On Jul 24, 2006, at 1:47 PM, David Blevins wrote:
On Jul 23, 2006, at 9:59 PM, Dain Sundstrom wrote:
One of the biggest problem with using the OpenEJB 2 containers in
3 is the extensive use of Geronimo's TransactionContextManager
class to track transaction related data and to demarc transaction
boundaries. I have just committed the necessary changes to remove
this dependency. We are now managing our own transaction data in
the EjbTransactionContext object (note this is different from the
1 TransactionContext class), and transaction demarcation is
handled by directly manipulating the transaction manager.
Huge improvement.
Thanks :)
I'd like to drop the transaction policy code from the 2 tree
entierly and simply convert the 1 transaction code to an
javax.interceptor.Interceptor implementation, but that is for
another thread.
+1 to that.
Anyways, we are one big step closer merged the 1 and 2 code bases :)
In the interest of keeping 3 and 2 close together as to make it as
easy as possible for Geronimo to upgrade to 3, what do you think
about merging that back into 2?
I'd love to merge this back into 2 but that will be difficult. The
problem is Geronimo needs to have all transactions demarcated on
TransactionContextManager. If you go directly to the
TransactionManager, the TransactionContextManager will not know that
the transaction state changed under it's feet and will enter an
"inconsistent state".
If we want to merge this into OpenEJB 2 we will either need to create
a TransactionManager implementation that is a wrapper around
TransactionContextManager (there is one in the jencks project that
does that), or we need to convince Geronimo to drop the
TransactionContextManager and just use TransactionManager directly.

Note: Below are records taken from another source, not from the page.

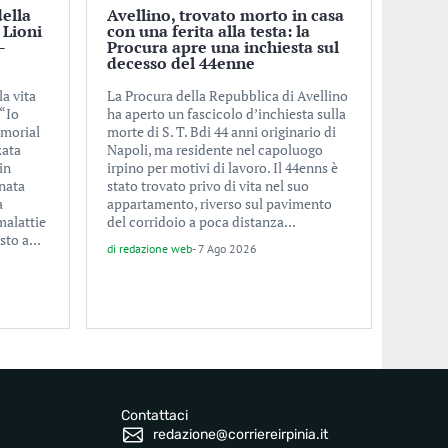
della
Avellino, trovato morto in casa
 Lioni
con una ferita alla testa: la
-
Procura apre una inchiesta sul
decesso del 44enne
la vita
La Procura della Repubblica di Avellino
 “Io
ha aperto un fascicolo d’inchiesta sulla
emorial
morte di S. T. Bdi 44 anni originario di
zata
Napoli, ma residente nel capoluogo
in
irpino per motivi di lavoro. Il 44enns è
nata
stato trovato privo di vita nel suo
a
appartamento, riverso sul pavimento
malattie
del corridoio a poca distanza...
to a...
di
redazione web
-
7 Ago 2026
Contattaci
redazione@corriereirpinia.it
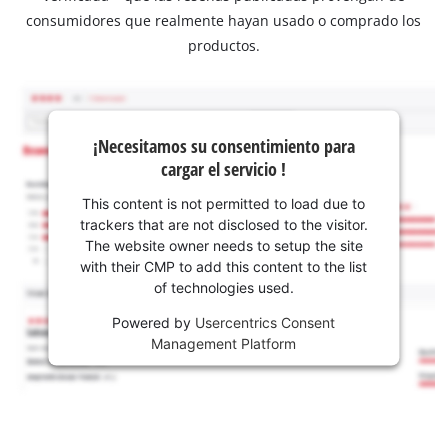
consumidores que realmente hayan usado o comprado los
productos.
¡Necesitamos su consentimiento para
cargar el servicio !
This content is not permitted to load due to
trackers that are not disclosed to the visitor.
The website owner needs to setup the site
with their CMP to add this content to the list
of technologies used.
Powered by
Usercentrics Consent
Management Platform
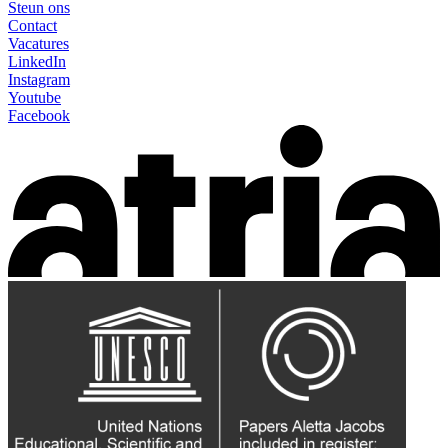
Steun ons
Contact
Vacatures
LinkedIn
Instagram
Youtube
Facebook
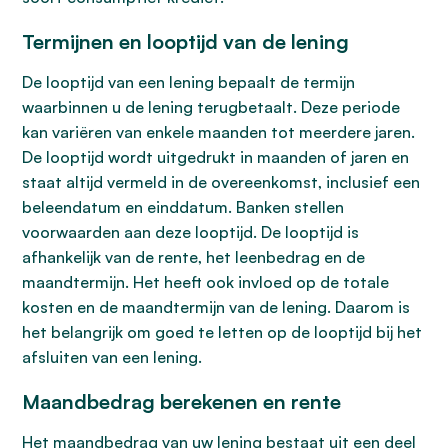
Termijnen en looptijd van de lening
De looptijd van een lening bepaalt de termijn
waarbinnen u de lening terugbetaalt. Deze periode
kan variëren van enkele maanden tot meerdere jaren.
De looptijd wordt uitgedrukt in maanden of jaren en
staat altijd vermeld in de overeenkomst, inclusief een
beleendatum en einddatum. Banken stellen
voorwaarden aan deze looptijd. De looptijd is
afhankelijk van de rente, het leenbedrag en de
maandtermijn. Het heeft ook invloed op de totale
kosten en de maandtermijn van de lening. Daarom is
het belangrijk om goed te letten op de looptijd bij het
afsluiten van een lening.
Maandbedrag berekenen en rente
Het maandbedrag van uw lening bestaat uit een deel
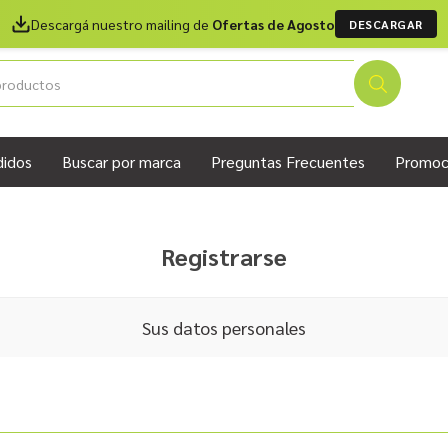
Descargá nuestro mailing de
Ofertas de Agosto
DESCARGAR
didos
Buscar por marca
Preguntas Frecuentes
Promoc
Registrarse
Sus datos personales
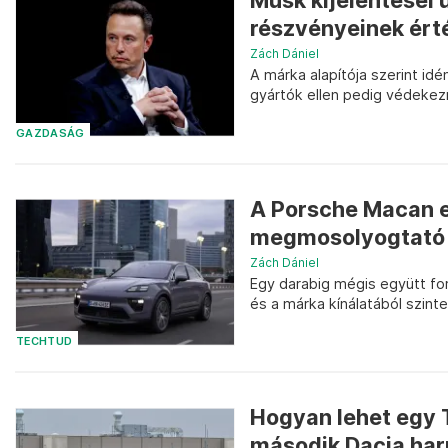
Musk kijelentései 
részvényeinek ért
Zách Dániel
A márka alapítója szerint idé
gyártók ellen pedig védekez
GAZDASÁG
A Porsche Macan e
megmosolyogtató a
Zách Dániel
Egy darabig mégis együtt fo
és a márka kínálatából szint
TECHTUD
Hogyan lehet egy T
második Dacia har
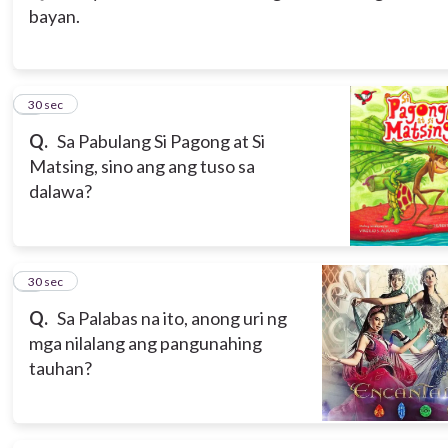
bayan.
3
30 sec
Q.
Sa Pabulang Si Pagong at Si
Matsing, sino ang ang tuso sa
dalawa?
4
30 sec
Q.
Sa Palabas na ito, anong uri ng
mga nilalang ang pangunahing
tauhan?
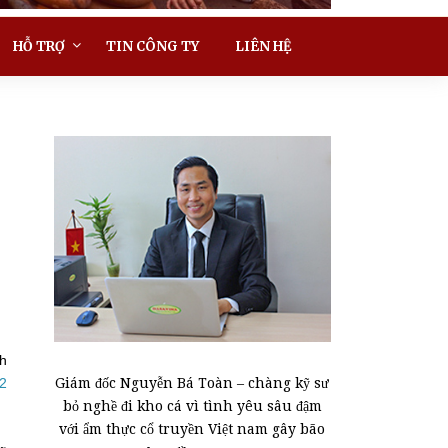
HỖ TRỢ
TIN CÔNG TY
LIÊN HỆ
nh
Giám đốc Nguyễn Bá Toàn – chàng kỹ sư
2
bỏ nghề đi kho cá vì tình yêu sâu đậm
với ẩm thực cổ truyền Việt nam gây bão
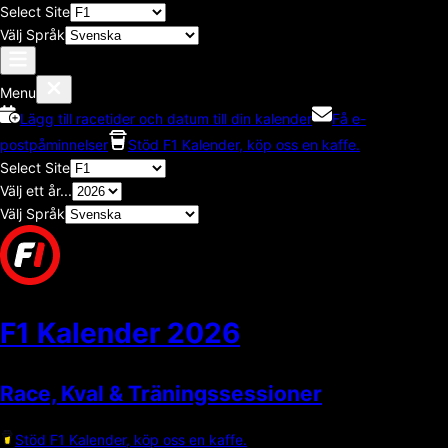
Select Site
Välj Språk
Menu
Lägg till racetider och datum till din kalender
Få e-
postpåminnelser
Stöd F1 Kalender, köp oss en kaffe.
Select Site
Välj ett år...
Välj Språk
F1 Kalender
2026
Race, Kval & Träningssessioner
Stöd F1 Kalender, köp oss en kaffe.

The first first option may be possible, but I expect there to be
sublet bugs in the wrapper layer, and the second would be a pretty
big move for Geronimo. After this work, removing TCM from geronimo
will be much easier since OpenEJB was the single biggest user of the
service. The only other service I'm aware of that uses it is the
connector code. Another nice benefit of dropping the TCM is geronimo
components will be much more useable outside of geronimo which will
expand the community.
Anyway, I'll if you want I can take a deeper look at what it will
take to merge this work back into 2.